Traditional publishing requires that you find an agent who submits to publishers and hopefully finds a home for your book. As a traditionally published author, you still have to write, revise, proofread, submit, get accepted. But your work isn't done there. You still have to revise and edit per the publishers instructions. They design the cover and come up with the promotional materials and some promotional opportunities, but you are still in charge of self-promotion.

With the publishing market in flux, many writers prefer to self-publish. Doing so involves you donning not one but five hats.

1. Crafting the Product

Writing a really good book means endless rounds of critiques, revisions, editing, and proofreading. If you target a specific genre, and understand it, you are half-way there. Learning how to write is a skill set. Your very first draft of your very first book will not be a best seller. Studying the craft of writing and practicing it is job one. Once you have a manuscript you feel good about, you should get people to look at it for a developmental editing. Your brain fills in all the missing information and understands the backstory of everything you put on the page. You cannot catch your own plot holes. You should either hire an editor or learn how to be one. You still need other people to catch your typos.

What you need to do:
1. In the text on publishing, how many hats does self-publishing require a writer to wear?
2. Extend the text on publishing, picking up right after its last sentence.

Provided material:
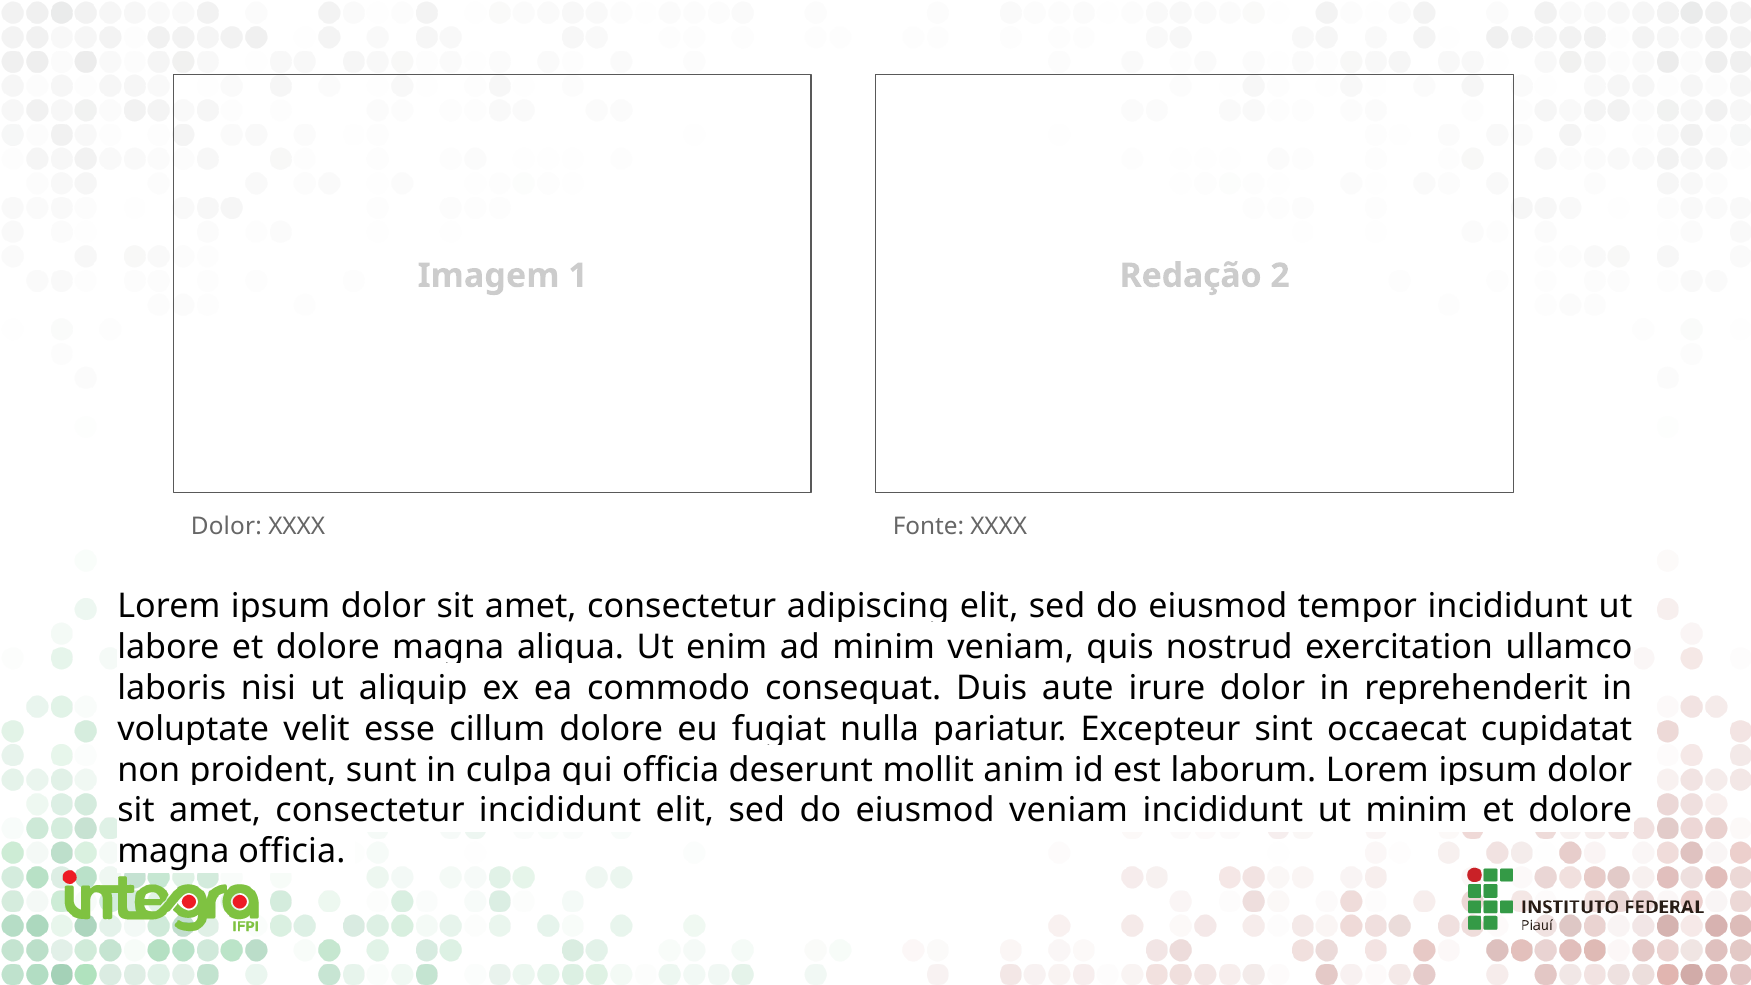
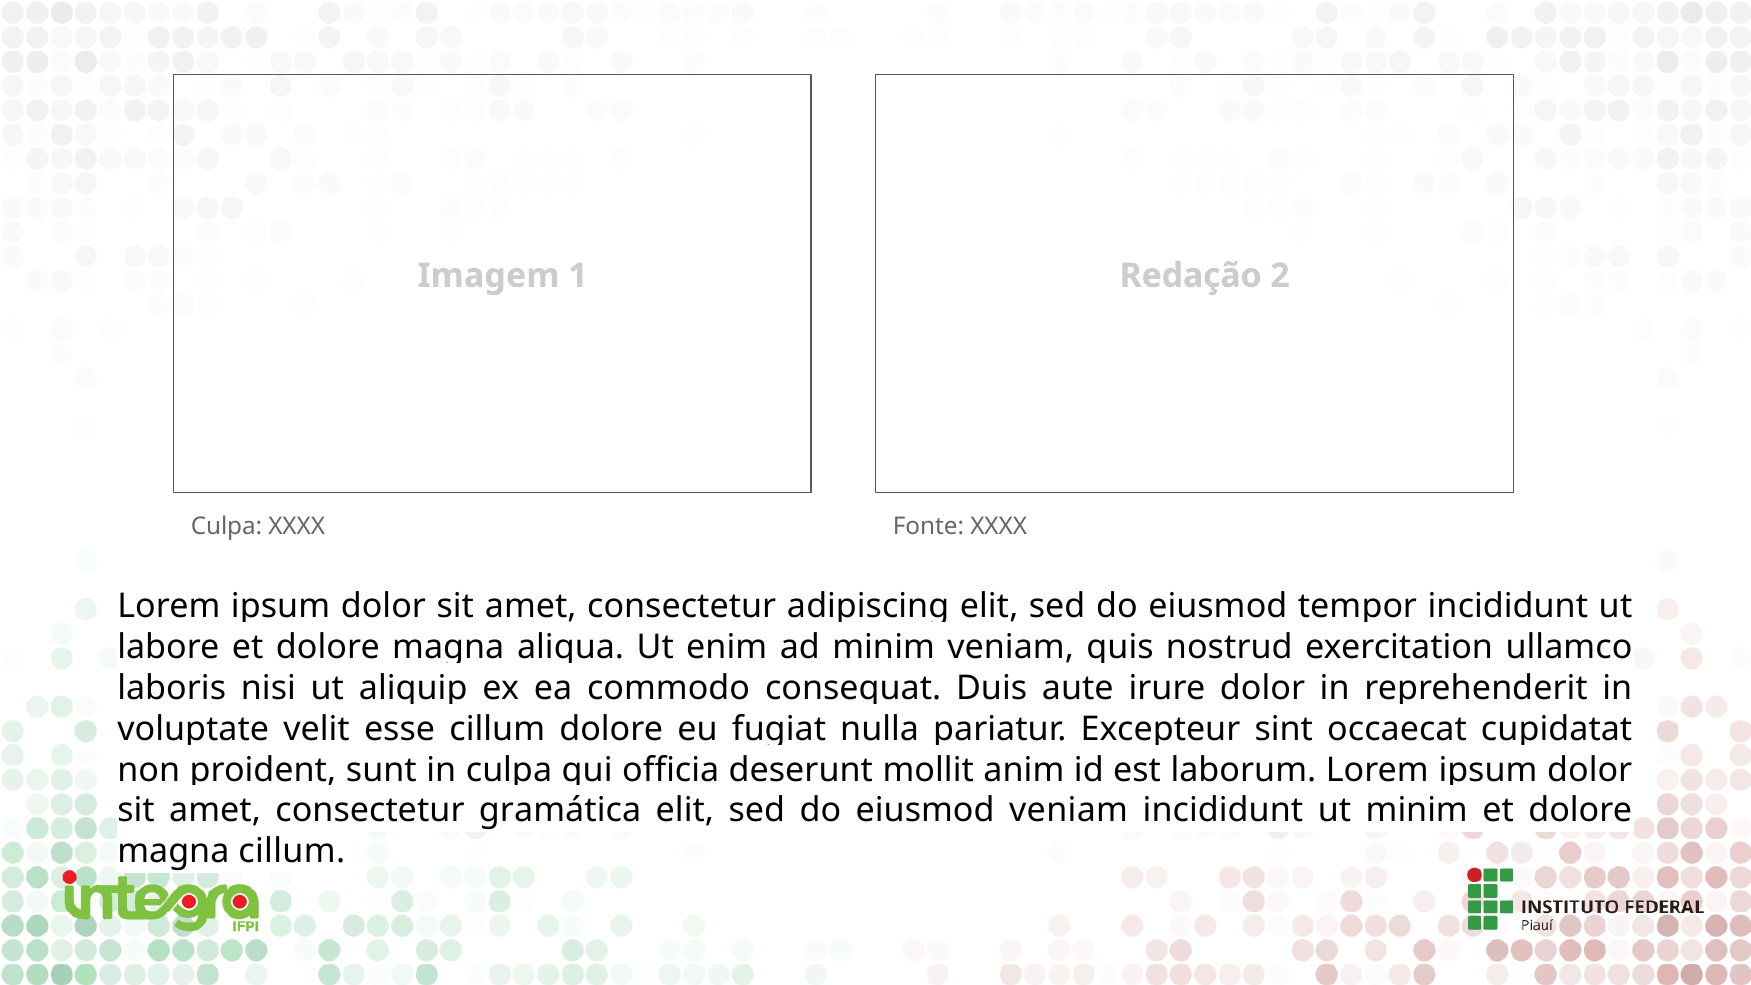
Dolor at (226, 526): Dolor -> Culpa
incididunt at (560, 811): incididunt -> gramática
magna officia: officia -> cillum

Results for each task:
1. Five.

2.
2. Book Designer

Once you have a product you are proud of, you need to learn book design. Paperback interior design is different than e-book design. Luckily there are software and templates to make that part easy. Probably the easiest job you will undertake.

3. Publisher

Once you have designed your product, you become the publisher. You need to investigate the different publishers and decide which ones you wish to use. There have never been more choices: KDP (Amazon), Nook Press (Barnes & Noble), Ingram Spark, Google Books, Kobo, Smashwords, Draft2Digital, Smashwords, Apple books, etc. Do you want an audio book or foreign editions? 

4. Marketer

Once you have a distributor for your project, you need to learn marketing. This involves manipulating social media platform promotions and ads such as Facebook, Instagram, Twitter, etc.  Some suggest building up emailing lists. This means research, research, research. You learn about ads, promotions, giveaways, review copies. You must write a description that grabs the reader. You need to figure out where your fans are most likely to see your marketing efforts. You may need to craft novellas, short stories, and blog posts to feed a hungry audience.

Nowadays, you can outsource much of the "funnel" process to AI - everything from your advertisements to your landing pages and your email welcome sequence can be drafted for you by AI, freeing up your time for writing more books or doing the promotion activities that need you front and center.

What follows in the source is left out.